A U-turn by a housing association on a decision which was set to leave 16 families homeless has left Horsham residents relieved.
Last month the County Times reported residents in Eady Close had been given two months to ‘vacate’ their properties after receiving letters from Sanctuary Housing telling them their tenancies were up and the company had decided not to renew them.
It is a massive relief. I am felling much better now I have got the news.Alastair Warren
The properties were set to be turned into social housing and the decision left many outraged.
However, a month on from the announcement the association has said it has ‘reviewed’ the decision and offered residents the chance to renew their tenancies.
A spokesperson for Sanctuary said: “Following feedback from our residents, we reviewed our decision and decided to give people the option of remaining a tenant in our homes should they so wish.
“We have now spoken to the residents affected about this and they are happy with this approach.”
Many tenants have expressed their relief at the company’s change of heart.
Resident Alastair Warren was celebrating his birthday when he received a phone call about the news.
He said: “It was a bit of a shock really.
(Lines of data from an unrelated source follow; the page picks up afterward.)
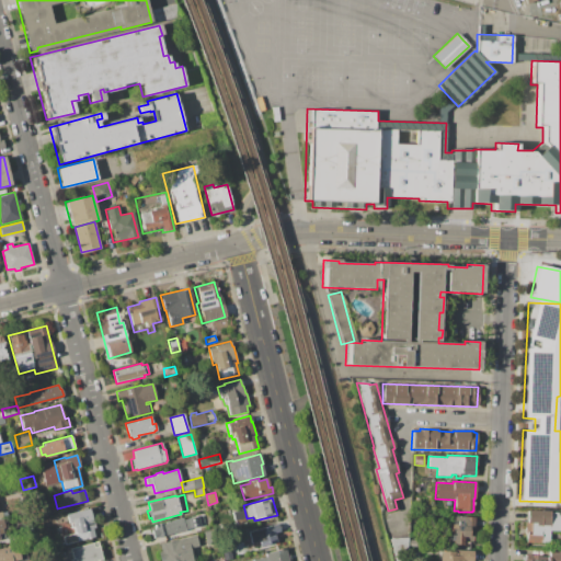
[(65,545),(63,536),(75,533),(72,528),(71,528),(68,518),(70,518),(69,513),(89,508),(91,517),(93,517),(95,527),(94,527),(96,536),(65,545)]
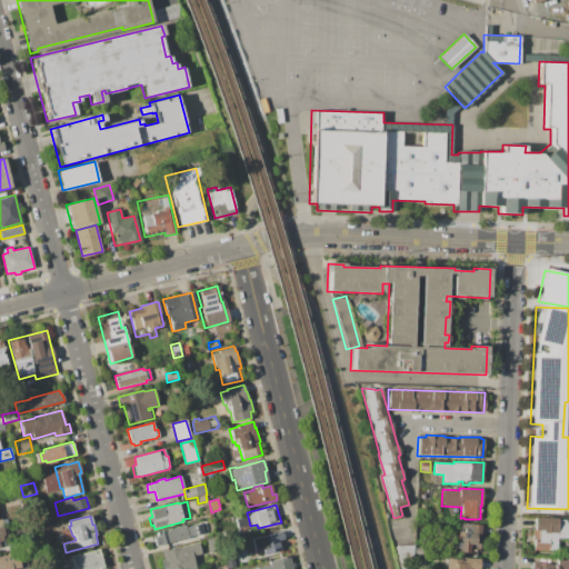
[(568,538),(557,538),(557,550),(548,550),(548,551),(533,550),(533,542),(538,542),(538,538),(532,538),(532,529),(535,529),(535,518),(558,519),(558,520),(568,520),(568,538)]
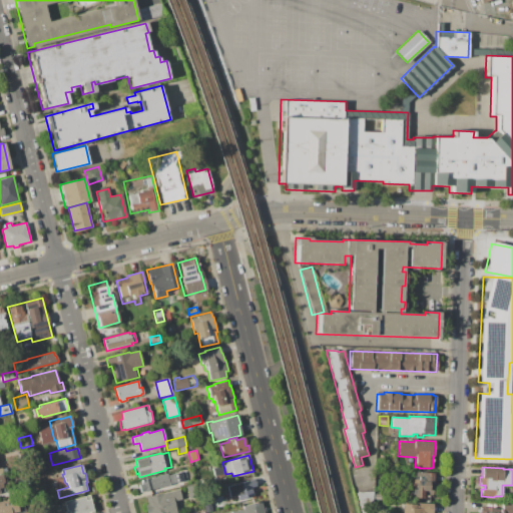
[(176,473),(184,471),(186,478),(178,480),(176,473)]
I was out celebrating and I got the news.
“It has been an exhausting process trying to get the decision overturned. Just the stress of it was quite difficult to come to terms with.
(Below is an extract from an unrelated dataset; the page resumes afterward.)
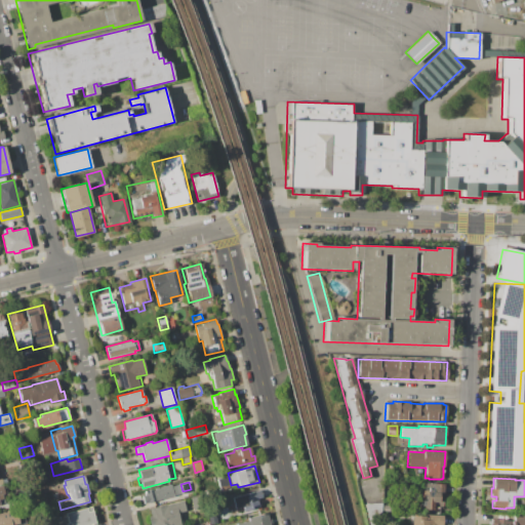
[(427,511),(427,508),(423,508),(423,507),(420,506),(421,500),(419,500),(420,482),(430,482),(430,483),(443,483),(443,509),(432,509),(432,511),(427,511)]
“It would have been a massive strain to get all my things moved and I would have had to sell a lot of stuff.
“It is a massive relief. I am felling much better now I have got the news.”
The County Times along with Horsham MP Jeremy Quin worked closely with residents to help raise the issue with association.
Mr Quin has visited the tenants throughout the past month and was very happy the situation had now been resolved.
He said: “It has been a tough time for the Eady Close tenants and I was keen to help them.
“I am delighted that Sanctuary have had a change of heart. The community was working together with the help of HDC and I am so pleased that Sanctuary listened and acted.”
Resident Julie Webb said she was also very relived and wanted to thank everybody for their support.
She said: “When we first found out it was really out of the blue. We all felt lost, we didn’t know what we were doing.
“It is absolutely fantastic news, we are really pleased but it was a hell of a stressful time.
“We are really relieved and are all grateful for the support we have had from everyone.”
Julie also said despite the stress some positives had come out of the experience.
She continued: “In a nice way it has bought everyone in the street together. We all really rallied.
“I think everyone is more open and are talking to one another more now.
“I just feel sorry for those who have already moved and those who are about to.”
She added she had been very pleased with the help from both Sanctuary and Horsham District Council throughout the past month.
However other residents have not been so thrilled.
Heather Craig and her partner had an offer accepted on a house before receiving the original letter from Sanctuary stating they had two months to find a new home.
She said the pair had to pull out of the offer as there was no guarantee they could move into the new home before they had to leave Eady Close.
She said: “It was a bit of a mess really. I don’t really get what they were playing at.
“We had our offer accepted and we were just waiting for the owners of the house to find another property before we were given the notice.
“We had to pull out as we just didn’t know how long it would take for them to find somewhere else.
“I am studying for my law exam and it is not ideal. I have been stressed out to the max.”
Heather added the pair have no family in the area to stay with and had no option but to find somewhere to rent quickly.
In response to the couple’s problem a spokesperson for Sanctuary said: “The notices were served to make tenants aware of our intention to end the tenancy, and were not eviction notices.
“When tenants have contacted us we’ve made arrangements to suit them, whether that is staying in their homes for longer or helping them find alternative accommodation if they prefer.
“We would encourage tenants to let us know if there is anything further we can do to assist,” the spokesperson concluded.